***** Provided records

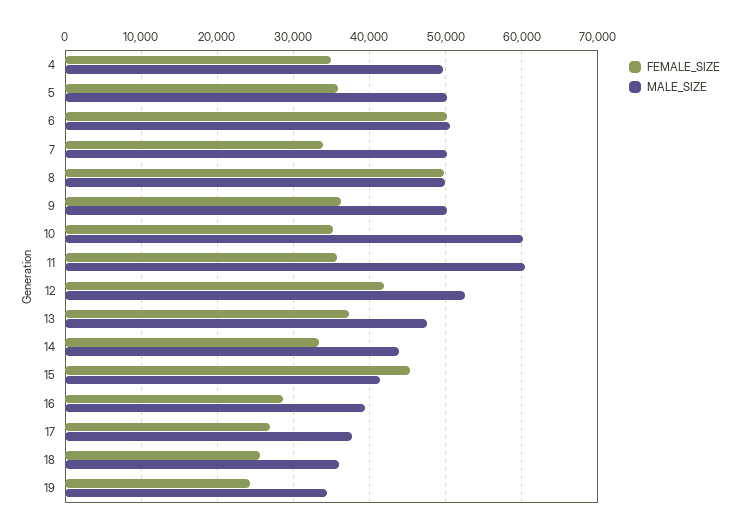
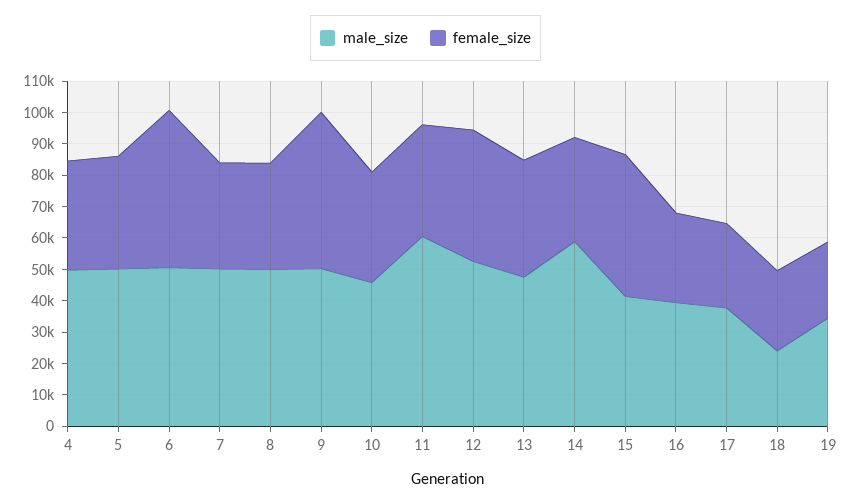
FEMALE_SIZE, 8: 50000 -> 35000
FEMALE_SIZE, 9: 36000 -> 50000
MALE_SIZE, 10: 60000 -> 45000
MALE_SIZE, 14: 44000 -> 60000
MALE_SIZE, 18: 36000 -> 25000

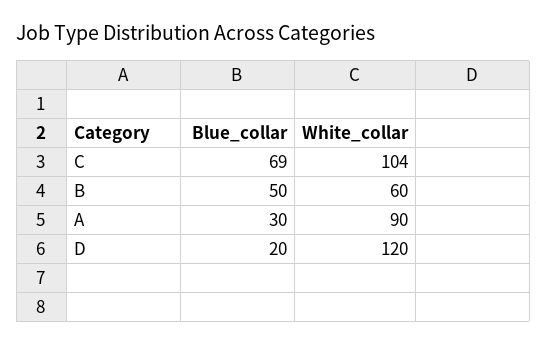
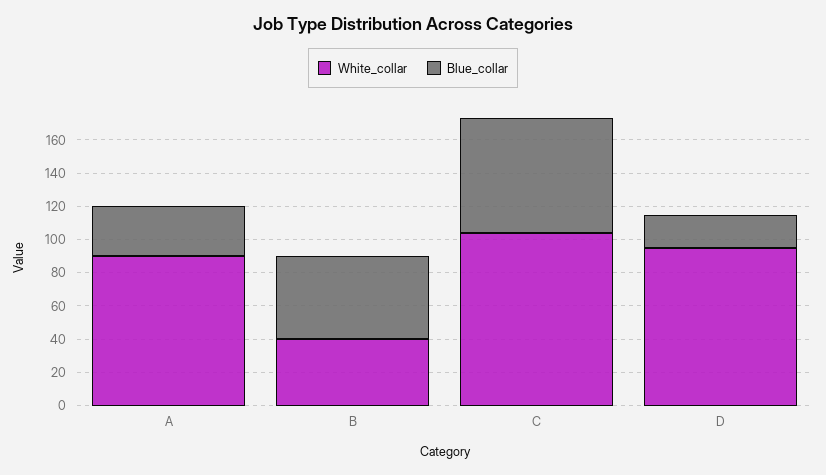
White_collar, B: 60 -> 40
White_collar, D: 120 -> 95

**********

— Instructions for the task —
Where a picture appears, omit it, and otherwise retype the material exactly.

— Task solution —
FEMALE_SIZE, 8: 50000 -> 35000
FEMALE_SIZE, 9: 36000 -> 50000
MALE_SIZE, 10: 60000 -> 45000
MALE_SIZE, 14: 44000 -> 60000
MALE_SIZE, 18: 36000 -> 25000

White_collar, B: 60 -> 40
White_collar, D: 120 -> 95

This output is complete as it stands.